Sunday, August 19, 2007

Dancing For the Mother Bear

Tuesday August 14, 2007 (Broadoak, Dorset)

In the dark warm yurt, the drum beat its insistent heart beat. I stood in a green space, a grassy circle amongst the trees. There, between two dark trees was a darker space, a tunnel or cave. I bent down and edged in.

It was so dark, so very dark. I reached out and touched the walls, trailing my fingers to guide me. I put down each foot purposefully, splaying out my toes, the better to steady myself in case the floor fell away beneath me.

The black turned to dark treacle brown, then lighter, to amber as I moved forward. Ahead of me I saw a yellow-orange flickering light, brilliant, moving and inviting.

It was a huge fire. It threw dancing shadows across the clearing in the woods, bronzing the trees that watched. Amongst the flames, shadows flickered and, as my eyes grew used to the light, I saw that they were moving figures.

But I was looking for something else and I moved through them to the other side. There she was, big, old and dark, sitting against an ancient tree. Her stillness an invitation to come closer.

I knelt beside the great mother bear as she sat watching the dancers. Slowly, I crept forward until I could smell her and reached out to tentatively touch her fur. It was so warm.

Silently she bade me rest against her, and moved to hold me there by placing her great heavy paw across my bowed shoulders. I breathed deeply and was still.

Her fur was rough against my wet cheek. I felt rather than heard her heartbeat, and knew the undulations of her breathing through the rise and fall of her chest against my body.

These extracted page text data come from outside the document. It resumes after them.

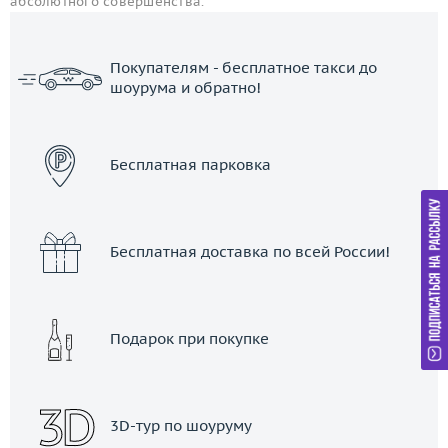
абсолютного совершенства.
Покупателям - бесплатное такси до
шоурума и обратно!
ЗАКАЗАТЬ ТАКСИ
Бесплатная парковка
Бесплатная доставка по всей России!
Подарок при покупке
3D-тур по шоуруму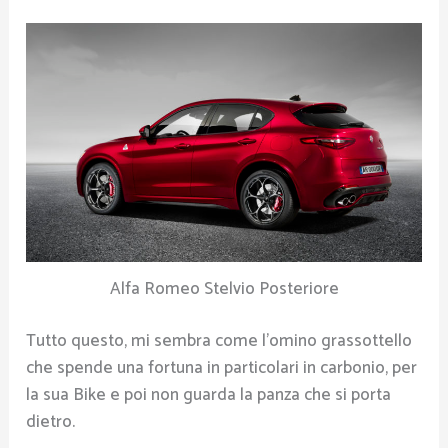
Alfa Romeo Stelvio Posteriore
Tutto questo, mi sembra come
l’omino grassottello
che
spende una fortuna in particolari in carbonio, per
la sua Bike e poi non guarda la panza che si porta
dietro.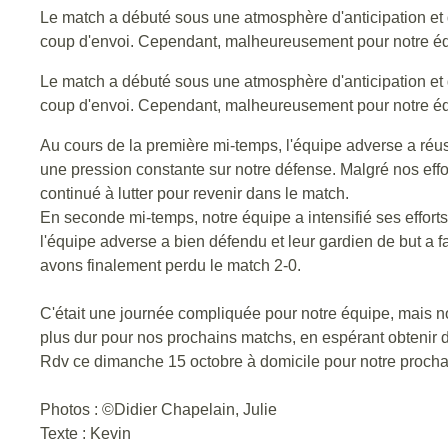
Le match a débuté sous une atmosphère d'anticipation et 
coup d'envoi. Cependant, malheureusement pour notre éq
Le match a débuté sous une atmosphère d'anticipation et 
coup d'envoi. Cependant, malheureusement pour notre éq
Au cours de la première mi-temps, l'équipe adverse a réuss
une pression constante sur notre défense. Malgré nos effor
continué à lutter pour revenir dans le match.
En seconde mi-temps, notre équipe a intensifié ses efforts
l'équipe adverse a bien défendu et leur gardien de but a fa
avons finalement perdu le match 2-0.
C'était une journée compliquée pour notre équipe, mais n
plus dur pour nos prochains matchs, en espérant obtenir de
Rdv ce dimanche 15 octobre à domicile pour notre procha
Photos : ©️Didier Chapelain, Julie
Texte : Kevin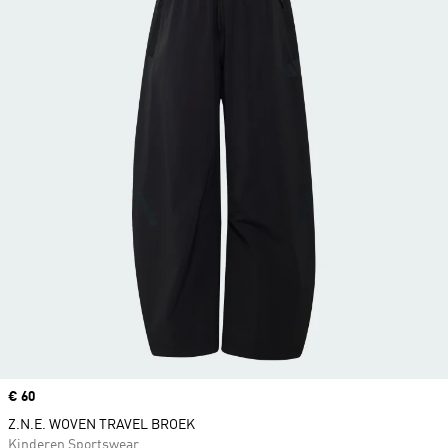
Price
€ 60
Z.N.E. WOVEN TRAVEL BROEK
Kinderen Sportswear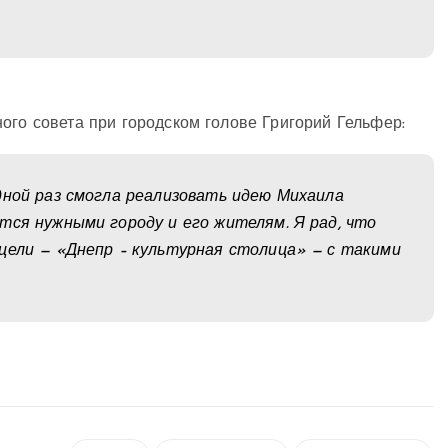
ого совета при городском голове Григорий Гельфер:
дной раз смогла реализовать идею Михаила
тся нужными городу и его жителям. Я рад, что
цели — «Днепр – культурная столица» — с такими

As I rested there, into my mind came a thought.

“Love is what is needed. Offer love and comfort to others. Allow yourself to receive the love and comfort of others. It is a gift that they want to give.”

I felt a load lift. Reluctantly I moved away from her, turned and saw that the figures dancing round the fire were young bears. I turned back to her as though to ask permission and receiving it, threw myself energetically into the dance.

We danced round and round, capering and twirling, weaving in and out of each other as we circled the swirling fire. The dance was joyful yet majestic , a speeding procession, full of reverence.

The dark sky, spangled with stars, the slither of a new moon gleaming down upon us, began to lighten. Dawn was a short dance away. I stepped out of the circle, stood an bowed to the dancers and to the great mother bear watching and turned to go.

I scrabbled through the dark tunnel, my paws scratching against the shifting soil and hard rocks. Emerging at the other end, I shook the dust and mud from my fur and stood up on my hind legs, passed through the tree gateway and into the warm, dark yurt in which I was sitting.